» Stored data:
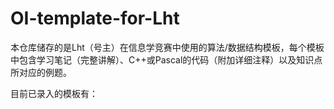# OI-template-for-Lht
本仓库储存的是Lht（号主）在信息学竞赛中使用的算法/数据结构模板，每个模板中包含学习笔记（完整讲解）、C++或Pascal的代码（附加详细注释）以及知识点所对应的例题。

目前已录入的模板有：
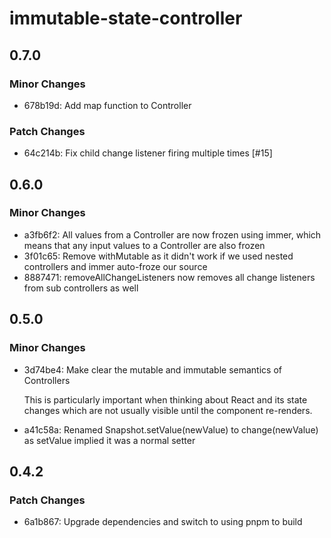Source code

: # immutable-state-controller

## 0.7.0

### Minor Changes

- 678b19d: Add map function to Controller

### Patch Changes

- 64c214b: Fix child change listener firing multiple times [#15]

## 0.6.0

### Minor Changes

- a3fb6f2: All values from a Controller are now frozen using immer, which means that any input values to a Controller are also frozen
- 3f01c65: Remove withMutable as it didn't work if we used nested controllers and immer auto-froze our source
- 8887471: removeAllChangeListeners now removes all change listeners from sub controllers as well

## 0.5.0

### Minor Changes

- 3d74be4: Make clear the mutable and immutable semantics of Controllers

  This is particularly important when thinking about React and its state changes which
  are not usually visible until the component re-renders.

- a41c58a: Renamed Snapshot.setValue(newValue) to change(newValue) as setValue implied it was a normal setter

## 0.4.2

### Patch Changes

- 6a1b867: Upgrade dependencies and switch to using pnpm to build

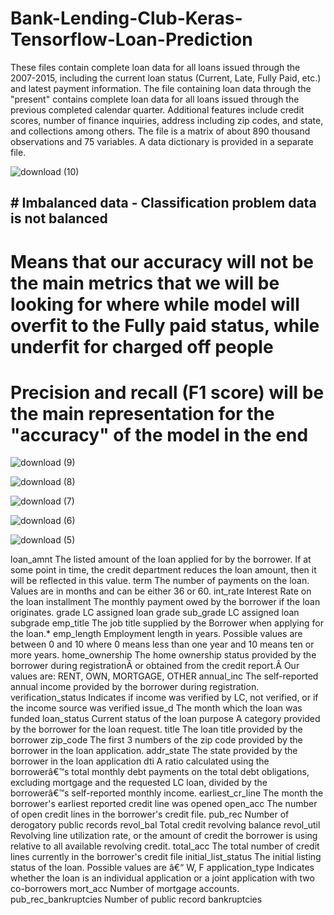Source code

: # Bank-Lending-Club-Keras-Tensorflow-Loan-Prediction
These files contain complete loan data for all loans issued through the 2007-2015, including the current loan status (Current, Late, Fully Paid, etc.) and latest payment information. The file containing loan data through the "present" contains complete loan data for all loans issued through the previous completed calendar quarter. Additional features include credit scores, number of finance inquiries, address including zip codes, and state, and collections among others. The file is a matrix of about 890 thousand observations and 75 variables. A data dictionary is provided in a separate file.

![download (10)](https://user-images.githubusercontent.com/57037068/83354391-69ca9880-a369-11ea-810f-51df058d30a2.png)

## # Imbalanced data - Classification problem data is not balanced
# Means that our accuracy will not be the main metrics that we will be looking for where while model will overfit to the Fully paid status, while underfit for charged off people
# Precision and recall (F1 score) will be the main representation for the "accuracy" of the model in the end


![download (9)](https://user-images.githubusercontent.com/57037068/83354393-6b945c00-a369-11ea-9910-7ab2309c9008.png)

![download (8)](https://user-images.githubusercontent.com/57037068/83354394-6cc58900-a369-11ea-977b-007b86f4df84.png)


![download (7)](https://user-images.githubusercontent.com/57037068/83354398-6df6b600-a369-11ea-9831-236f8a326099.png)

![download (6)](https://user-images.githubusercontent.com/57037068/83354399-6fc07980-a369-11ea-9e3f-91a62552885e.png)

![download (5)](https://user-images.githubusercontent.com/57037068/83354400-70f1a680-a369-11ea-9c14-43a40049c865.png)


loan_amnt	The listed amount of the loan applied for by the borrower. If at some point in time, the credit department reduces the loan amount, then it will be reflected in this value.
term	The number of payments on the loan. Values are in months and can be either 36 or 60.
int_rate	Interest Rate on the loan
installment	The monthly payment owed by the borrower if the loan originates.
grade	LC assigned loan grade
sub_grade	LC assigned loan subgrade
emp_title	The job title supplied by the Borrower when applying for the loan.*
emp_length	Employment length in years. Possible values are between 0 and 10 where 0 means less than one year and 10 means ten or more years. 
home_ownership	The home ownership status provided by the borrower during registrationÂ or obtained from the credit report.Â Our values are: RENT, OWN, MORTGAGE, OTHER
annual_inc	The self-reported annual income provided by the borrower during registration.
verification_status	Indicates if income was verified by LC, not verified, or if the income source was verified
issue_d	The month which the loan was funded
loan_status	Current status of the loan
purpose	A category provided by the borrower for the loan request. 
title	The loan title provided by the borrower
zip_code	The first 3 numbers of the zip code provided by the borrower in the loan application.
addr_state	The state provided by the borrower in the loan application
dti	A ratio calculated using the borrowerâ€™s total monthly debt payments on the total debt obligations, excluding mortgage and the requested LC loan, divided by the borrowerâ€™s self-reported monthly income.
earliest_cr_line	The month the borrower's earliest reported credit line was opened
open_acc	The number of open credit lines in the borrower's credit file.
pub_rec	Number of derogatory public records
revol_bal	Total credit revolving balance
revol_util	Revolving line utilization rate, or the amount of credit the borrower is using relative to all available revolving credit.
total_acc	The total number of credit lines currently in the borrower's credit file
initial_list_status	The initial listing status of the loan. Possible values are â€“ W, F
application_type	Indicates whether the loan is an individual application or a joint application with two co-borrowers
mort_acc	Number of mortgage accounts.
pub_rec_bankruptcies	Number of public record bankruptcies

» What the task requires: Print exactly the lines above from the one with "OWN, MORTGAGE, OTHER" to the one with "initial listing status", including both.

» Problem solution:
home_ownership	The home ownership status provided by the borrower during registrationÂ or obtained from the credit report.Â Our values are: RENT, OWN, MORTGAGE, OTHER
annual_inc	The self-reported annual income provided by the borrower during registration.
verification_status	Indicates if income was verified by LC, not verified, or if the income source was verified
issue_d	The month which the loan was funded
loan_status	Current status of the loan
purpose	A category provided by the borrower for the loan request. 
title	The loan title provided by the borrower
zip_code	The first 3 numbers of the zip code provided by the borrower in the loan application.
addr_state	The state provided by the borrower in the loan application
dti	A ratio calculated using the borrowerâ€™s total monthly debt payments on the total debt obligations, excluding mortgage and the requested LC loan, divided by the borrowerâ€™s self-reported monthly income.
earliest_cr_line	The month the borrower's earliest reported credit line was opened
open_acc	The number of open credit lines in the borrower's credit file.
pub_rec	Number of derogatory public records
revol_bal	Total credit revolving balance
revol_util	Revolving line utilization rate, or the amount of credit the borrower is using relative to all available revolving credit.
total_acc	The total number of credit lines currently in the borrower's credit file
initial_list_status	The initial listing status of the loan. Possible values are â€“ W, F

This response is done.